Let $\Phi$ be a functional defined on $L^2(0, \pi)$ such that $\Phi(\sin(nx))=a_n$ on the basis $\{\sin(nx)\}_{n=1}^{\infty}$ with $\{a_n\}$ sequence of complex numbers. What are the conditions on $\{a_n\}$ for which $\Phi$ is bounded?
My attempt. For any $f\in L^2(0, \pi)$, I can write $f(x)=\sum_{k=1}^\infty f_k\sin(kx)$. Then $\Phi(f)=\sum_{k=1}^\infty f_ka_k$. By Cauchy-Schwarz inequality, we have that $$ |\Phi(f)|^2\leq\sum_{k=1}^n|f_k|^2\sum_{k=1}^n|a_k|^2. $$ Now, $$ \|f\|_{L^2(0, \pi)}^2=\sum_{k=1}^\infty\int_0^{\pi}f_k^2\sin^2(kx)\ dx=\frac{\pi}{2}\sum_{k=1}^\infty f_k^2 $$ and then $\sum_{k=1}^\infty |f_k|^2=\frac{2}{\pi}\|f\|_{L^2(0, \pi)}$. It follows that, if $\sum_{k=1}^\infty|a_k|^2=s<\infty$, then $$ |\Phi(f)|^2\leq\frac{2s}{\pi}\|f\|^2_{L^2(0, \pi)}<\infty. $$ Is my attempt correct?
Thank You
Your proof shows that $\sum_{k=1}^\infty |a_k|^2 < \infty $ is a sufficient condition for $\Phi$ to be bounded.

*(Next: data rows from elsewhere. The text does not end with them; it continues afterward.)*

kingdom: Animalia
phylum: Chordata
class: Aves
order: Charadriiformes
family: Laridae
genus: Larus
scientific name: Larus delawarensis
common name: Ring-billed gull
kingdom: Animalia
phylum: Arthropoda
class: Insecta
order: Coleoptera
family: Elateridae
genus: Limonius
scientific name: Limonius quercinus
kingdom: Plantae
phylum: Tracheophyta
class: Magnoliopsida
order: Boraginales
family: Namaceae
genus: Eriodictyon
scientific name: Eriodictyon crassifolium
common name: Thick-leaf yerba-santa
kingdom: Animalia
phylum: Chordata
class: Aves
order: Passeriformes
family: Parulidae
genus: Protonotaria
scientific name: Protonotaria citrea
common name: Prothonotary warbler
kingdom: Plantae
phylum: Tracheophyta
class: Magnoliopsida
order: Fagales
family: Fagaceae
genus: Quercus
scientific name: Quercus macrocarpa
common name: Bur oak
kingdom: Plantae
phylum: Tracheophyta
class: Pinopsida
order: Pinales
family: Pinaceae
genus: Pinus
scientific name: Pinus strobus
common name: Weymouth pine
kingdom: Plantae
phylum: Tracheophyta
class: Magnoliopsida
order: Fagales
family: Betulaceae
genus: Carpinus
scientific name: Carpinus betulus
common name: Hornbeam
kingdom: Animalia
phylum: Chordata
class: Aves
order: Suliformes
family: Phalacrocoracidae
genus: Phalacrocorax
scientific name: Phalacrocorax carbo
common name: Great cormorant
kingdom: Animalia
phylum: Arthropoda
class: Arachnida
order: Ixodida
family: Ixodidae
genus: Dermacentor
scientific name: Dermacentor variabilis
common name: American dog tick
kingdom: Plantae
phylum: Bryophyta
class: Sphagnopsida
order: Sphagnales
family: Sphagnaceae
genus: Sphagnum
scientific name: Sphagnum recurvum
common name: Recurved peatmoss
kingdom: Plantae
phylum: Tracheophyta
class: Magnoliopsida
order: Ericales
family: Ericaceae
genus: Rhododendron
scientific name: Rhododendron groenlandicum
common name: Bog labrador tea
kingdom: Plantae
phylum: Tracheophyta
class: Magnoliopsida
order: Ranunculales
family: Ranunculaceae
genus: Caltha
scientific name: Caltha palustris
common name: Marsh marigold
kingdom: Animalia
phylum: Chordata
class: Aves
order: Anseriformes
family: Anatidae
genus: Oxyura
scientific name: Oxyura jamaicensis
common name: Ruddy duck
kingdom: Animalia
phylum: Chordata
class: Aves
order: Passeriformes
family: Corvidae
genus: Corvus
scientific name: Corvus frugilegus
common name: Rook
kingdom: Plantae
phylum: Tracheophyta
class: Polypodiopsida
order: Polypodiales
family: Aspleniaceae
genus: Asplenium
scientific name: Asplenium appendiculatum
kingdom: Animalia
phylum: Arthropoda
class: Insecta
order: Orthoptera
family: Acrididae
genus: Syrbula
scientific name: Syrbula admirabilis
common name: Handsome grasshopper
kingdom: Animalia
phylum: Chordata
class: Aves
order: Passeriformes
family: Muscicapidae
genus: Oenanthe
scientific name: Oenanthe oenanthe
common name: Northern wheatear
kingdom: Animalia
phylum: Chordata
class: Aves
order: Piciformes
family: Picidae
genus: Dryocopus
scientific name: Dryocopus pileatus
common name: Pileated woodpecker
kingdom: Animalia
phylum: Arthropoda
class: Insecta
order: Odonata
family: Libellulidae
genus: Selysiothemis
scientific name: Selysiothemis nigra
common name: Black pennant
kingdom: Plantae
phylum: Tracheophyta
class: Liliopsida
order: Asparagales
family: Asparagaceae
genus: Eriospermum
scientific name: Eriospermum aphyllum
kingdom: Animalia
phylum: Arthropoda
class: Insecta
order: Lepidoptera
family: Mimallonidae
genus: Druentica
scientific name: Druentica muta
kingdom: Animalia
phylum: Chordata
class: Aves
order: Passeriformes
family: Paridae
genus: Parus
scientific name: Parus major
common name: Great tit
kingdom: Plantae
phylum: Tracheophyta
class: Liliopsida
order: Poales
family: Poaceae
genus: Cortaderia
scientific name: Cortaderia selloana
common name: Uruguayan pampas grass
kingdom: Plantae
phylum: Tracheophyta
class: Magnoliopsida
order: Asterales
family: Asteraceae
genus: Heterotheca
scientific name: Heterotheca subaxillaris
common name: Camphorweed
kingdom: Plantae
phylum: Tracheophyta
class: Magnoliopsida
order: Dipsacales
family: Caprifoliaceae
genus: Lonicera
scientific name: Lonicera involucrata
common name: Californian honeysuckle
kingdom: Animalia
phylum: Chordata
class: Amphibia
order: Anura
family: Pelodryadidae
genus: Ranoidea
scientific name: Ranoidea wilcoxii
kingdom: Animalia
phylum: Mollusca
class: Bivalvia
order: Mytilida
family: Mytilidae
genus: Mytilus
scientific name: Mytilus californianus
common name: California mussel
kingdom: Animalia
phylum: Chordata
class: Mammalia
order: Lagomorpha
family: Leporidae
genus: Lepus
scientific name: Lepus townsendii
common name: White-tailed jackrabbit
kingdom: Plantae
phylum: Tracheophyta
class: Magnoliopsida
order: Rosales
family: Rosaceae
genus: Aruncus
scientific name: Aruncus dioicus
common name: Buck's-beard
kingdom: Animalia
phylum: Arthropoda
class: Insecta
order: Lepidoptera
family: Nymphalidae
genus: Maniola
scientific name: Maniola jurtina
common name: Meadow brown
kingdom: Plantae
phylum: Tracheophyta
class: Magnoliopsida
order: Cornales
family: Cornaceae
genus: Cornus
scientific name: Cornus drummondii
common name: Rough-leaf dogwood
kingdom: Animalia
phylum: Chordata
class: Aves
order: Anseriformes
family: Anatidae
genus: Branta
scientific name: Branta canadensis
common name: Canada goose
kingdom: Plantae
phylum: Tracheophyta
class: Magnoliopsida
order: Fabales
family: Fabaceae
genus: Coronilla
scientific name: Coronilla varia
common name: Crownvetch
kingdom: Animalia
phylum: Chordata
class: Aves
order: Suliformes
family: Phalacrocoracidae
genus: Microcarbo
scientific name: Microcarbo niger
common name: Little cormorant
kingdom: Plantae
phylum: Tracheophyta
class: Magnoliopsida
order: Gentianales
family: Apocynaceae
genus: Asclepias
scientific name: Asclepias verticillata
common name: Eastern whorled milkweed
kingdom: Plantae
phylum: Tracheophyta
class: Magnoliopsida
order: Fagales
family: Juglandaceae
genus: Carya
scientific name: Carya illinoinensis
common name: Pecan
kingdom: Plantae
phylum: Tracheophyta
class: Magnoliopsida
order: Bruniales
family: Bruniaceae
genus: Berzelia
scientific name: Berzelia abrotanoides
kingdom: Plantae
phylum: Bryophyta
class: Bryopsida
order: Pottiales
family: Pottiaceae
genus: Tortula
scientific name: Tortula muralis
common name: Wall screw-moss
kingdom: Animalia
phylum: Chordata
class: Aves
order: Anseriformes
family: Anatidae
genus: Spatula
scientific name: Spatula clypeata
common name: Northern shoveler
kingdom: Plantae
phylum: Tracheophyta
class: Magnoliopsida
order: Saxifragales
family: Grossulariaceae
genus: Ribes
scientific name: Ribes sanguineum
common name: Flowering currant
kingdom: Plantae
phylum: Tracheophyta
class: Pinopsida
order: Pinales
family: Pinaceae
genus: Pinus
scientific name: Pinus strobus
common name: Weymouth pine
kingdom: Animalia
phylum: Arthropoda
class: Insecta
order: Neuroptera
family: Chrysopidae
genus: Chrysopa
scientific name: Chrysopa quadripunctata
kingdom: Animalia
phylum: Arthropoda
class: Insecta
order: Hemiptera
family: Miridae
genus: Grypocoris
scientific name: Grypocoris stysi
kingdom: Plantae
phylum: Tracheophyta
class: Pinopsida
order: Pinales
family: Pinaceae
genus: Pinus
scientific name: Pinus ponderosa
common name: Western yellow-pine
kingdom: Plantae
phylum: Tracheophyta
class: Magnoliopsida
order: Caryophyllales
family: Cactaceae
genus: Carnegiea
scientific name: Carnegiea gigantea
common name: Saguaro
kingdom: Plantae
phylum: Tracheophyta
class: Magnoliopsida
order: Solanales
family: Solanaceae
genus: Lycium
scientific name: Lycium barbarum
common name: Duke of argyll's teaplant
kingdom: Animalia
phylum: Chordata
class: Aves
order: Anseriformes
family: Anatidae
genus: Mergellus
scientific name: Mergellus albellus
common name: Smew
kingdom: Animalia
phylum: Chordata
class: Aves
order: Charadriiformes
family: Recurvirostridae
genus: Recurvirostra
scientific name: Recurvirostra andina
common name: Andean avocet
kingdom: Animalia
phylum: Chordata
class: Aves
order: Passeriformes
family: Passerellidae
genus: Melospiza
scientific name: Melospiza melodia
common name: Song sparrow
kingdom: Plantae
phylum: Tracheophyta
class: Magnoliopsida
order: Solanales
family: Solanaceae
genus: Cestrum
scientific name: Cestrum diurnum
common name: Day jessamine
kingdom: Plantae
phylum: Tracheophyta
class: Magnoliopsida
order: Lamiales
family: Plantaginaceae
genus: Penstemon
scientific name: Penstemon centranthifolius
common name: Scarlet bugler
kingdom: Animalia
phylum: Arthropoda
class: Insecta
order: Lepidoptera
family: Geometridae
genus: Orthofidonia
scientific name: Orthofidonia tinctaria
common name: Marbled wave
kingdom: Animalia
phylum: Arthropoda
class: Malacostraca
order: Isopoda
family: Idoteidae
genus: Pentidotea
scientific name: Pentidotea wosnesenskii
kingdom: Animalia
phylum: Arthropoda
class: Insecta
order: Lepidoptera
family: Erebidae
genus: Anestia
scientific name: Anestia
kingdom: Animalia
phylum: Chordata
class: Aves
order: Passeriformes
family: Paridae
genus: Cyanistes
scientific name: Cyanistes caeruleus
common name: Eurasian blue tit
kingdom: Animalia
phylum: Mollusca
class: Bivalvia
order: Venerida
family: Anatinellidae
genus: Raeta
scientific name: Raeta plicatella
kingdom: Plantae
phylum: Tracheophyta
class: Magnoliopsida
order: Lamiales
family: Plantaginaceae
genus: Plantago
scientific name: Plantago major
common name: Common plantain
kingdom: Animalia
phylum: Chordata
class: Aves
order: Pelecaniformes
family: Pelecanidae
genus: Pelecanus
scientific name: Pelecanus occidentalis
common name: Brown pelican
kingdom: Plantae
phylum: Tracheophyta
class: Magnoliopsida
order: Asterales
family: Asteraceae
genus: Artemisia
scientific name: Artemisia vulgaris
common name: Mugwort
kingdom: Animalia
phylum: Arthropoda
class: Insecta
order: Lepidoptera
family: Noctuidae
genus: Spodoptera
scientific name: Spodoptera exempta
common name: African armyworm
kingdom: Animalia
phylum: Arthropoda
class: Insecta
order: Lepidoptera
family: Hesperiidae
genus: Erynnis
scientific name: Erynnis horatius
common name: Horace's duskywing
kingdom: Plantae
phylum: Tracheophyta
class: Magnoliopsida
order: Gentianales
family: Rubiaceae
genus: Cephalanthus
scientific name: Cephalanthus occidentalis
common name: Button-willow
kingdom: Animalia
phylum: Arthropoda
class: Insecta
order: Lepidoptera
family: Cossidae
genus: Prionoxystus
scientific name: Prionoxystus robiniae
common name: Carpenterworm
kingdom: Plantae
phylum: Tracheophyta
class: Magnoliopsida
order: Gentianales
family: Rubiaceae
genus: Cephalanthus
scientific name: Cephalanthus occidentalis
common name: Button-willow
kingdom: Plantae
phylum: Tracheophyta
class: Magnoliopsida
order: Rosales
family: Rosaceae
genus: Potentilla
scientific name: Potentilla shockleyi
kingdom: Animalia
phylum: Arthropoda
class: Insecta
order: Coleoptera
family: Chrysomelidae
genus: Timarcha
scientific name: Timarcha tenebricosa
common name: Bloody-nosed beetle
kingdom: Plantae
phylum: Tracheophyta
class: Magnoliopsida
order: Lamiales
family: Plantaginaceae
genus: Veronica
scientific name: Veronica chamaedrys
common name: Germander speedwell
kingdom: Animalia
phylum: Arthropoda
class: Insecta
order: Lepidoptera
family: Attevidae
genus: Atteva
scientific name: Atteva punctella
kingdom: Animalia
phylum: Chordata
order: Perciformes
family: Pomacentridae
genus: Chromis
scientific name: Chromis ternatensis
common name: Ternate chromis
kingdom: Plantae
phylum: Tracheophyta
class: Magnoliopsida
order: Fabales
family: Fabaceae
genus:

To show that $\sum_{k=1}^\infty |a_k|^2 < \infty $ is also a necessary condition for $\Phi$ to be bounded, we can perhaps consider the action of $\Phi$ on the functions $$ f_N(x) : = \sum_{k=1}^N a^\star_k \sin(kx) \in L^2(0, \pi), \ \ \ {\rm for \ } N \in \mathbb N,$$ where $a^\star_k$ denotes the complex conjugate of $a_k$. [Since the sums in the definitions of these $f_N$ are finite sums, these $f_N$'s are guaranteed to be in $L^2(0, \pi)$.]
By a simple calculation, we can show that $$ |\Phi(f_N)| = \left(\frac 2 \pi\sum_{k=1}^N |a_k|^2 \right)^{\frac 1 2 } \| f_N \|_{L^2(0, \pi)}, \ \ \ {\rm for \ } N \in \mathbb N,$$ and from here, it should be easy to see that $$\sum_{k=1}^\infty |a_k|^2 < \infty$$ is a necessary condition for $\Phi$ to be bounded.
[In fact, by combining your argument with mine, we can even conclude that $\left(\frac 2 \pi \sum_{k=1}^\infty |a_k|^2 \right) ^{\frac 1 2 } $ is the norm of $\Phi$.]
A final remark: This whole argument is based on the fact that $L^2(0, \pi)$ is isomorphic to $l^2$, via the mapping $\sqrt{\tfrac 2 \pi} \sum_{k=1}^\infty f_k \sin(kx) \mapsto \{ f_k \} $. So essentially, all we have done is we have reproduced the standard proof of the fact that the dual of $l^2$ is $l^2$.